Compliance with these frameworks necessitates not only structured controls, but a tone from senior management on down that cybersecurity is a critical initiative inside the company.
Companies should start with low-hanging fruit, such as limiting privileges and admin access. They should also go beyond the traditional practice of using emails and spreadsheets and institute auditable practices that are repeatable and scalable to gain a global view of the company's overall risk, said Dana Simberkoff, chief risk, privacy and information security officer at AvePoint, a Microsoft managed service provider in Jersey City, N.J.
Companies sometimes struggle to fully disclose data breaches in a timely manner because they lack visibility and certainty over the data they hold, and tagging resources will be critical to the audit trail for regulators' review, Simberkoff said. The "right to be forgotten" under GDPR is an example of the difficulty to comply with GDPR without those controls in place, he added.
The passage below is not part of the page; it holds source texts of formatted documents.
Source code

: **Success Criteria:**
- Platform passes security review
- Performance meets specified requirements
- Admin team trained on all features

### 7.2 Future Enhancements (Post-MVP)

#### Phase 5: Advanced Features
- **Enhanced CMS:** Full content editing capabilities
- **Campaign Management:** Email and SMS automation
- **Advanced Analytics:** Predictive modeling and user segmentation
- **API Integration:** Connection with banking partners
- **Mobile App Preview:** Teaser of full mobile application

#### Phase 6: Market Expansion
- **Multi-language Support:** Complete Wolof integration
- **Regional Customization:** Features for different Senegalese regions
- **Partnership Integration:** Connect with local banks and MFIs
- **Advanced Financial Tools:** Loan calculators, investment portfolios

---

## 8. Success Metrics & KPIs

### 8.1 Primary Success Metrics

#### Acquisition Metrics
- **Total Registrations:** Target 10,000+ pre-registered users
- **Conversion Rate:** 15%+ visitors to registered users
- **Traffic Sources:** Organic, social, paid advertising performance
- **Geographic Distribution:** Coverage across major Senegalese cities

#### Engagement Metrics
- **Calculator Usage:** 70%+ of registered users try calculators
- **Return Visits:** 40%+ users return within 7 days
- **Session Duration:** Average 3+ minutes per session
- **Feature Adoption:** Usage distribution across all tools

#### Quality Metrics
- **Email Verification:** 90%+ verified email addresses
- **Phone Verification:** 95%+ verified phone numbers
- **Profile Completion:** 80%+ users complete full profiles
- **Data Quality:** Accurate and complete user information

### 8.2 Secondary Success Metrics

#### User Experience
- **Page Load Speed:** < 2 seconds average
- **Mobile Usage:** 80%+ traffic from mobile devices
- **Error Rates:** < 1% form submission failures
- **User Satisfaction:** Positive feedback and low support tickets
"[Deleting data] seems easy, but it has to be erased everywhere -- all the backups, all the dev and test systems. Most organizations don't even know where that stuff is," Simberkoff said.
Most organizations have a decent set of controls, but they lack the evidence needed for a properly auditable environment, Johnson said. Getting to that point, both technically and culturally, can take years. That's not a good sign for companies that are late to GDPR -- but it's not the end of the world, because most everyone else is late, too.
"It's going to take a while for enforcement to start," Johnson said. "The key thing is to know where the gaps are and to be able to show you're fixing them."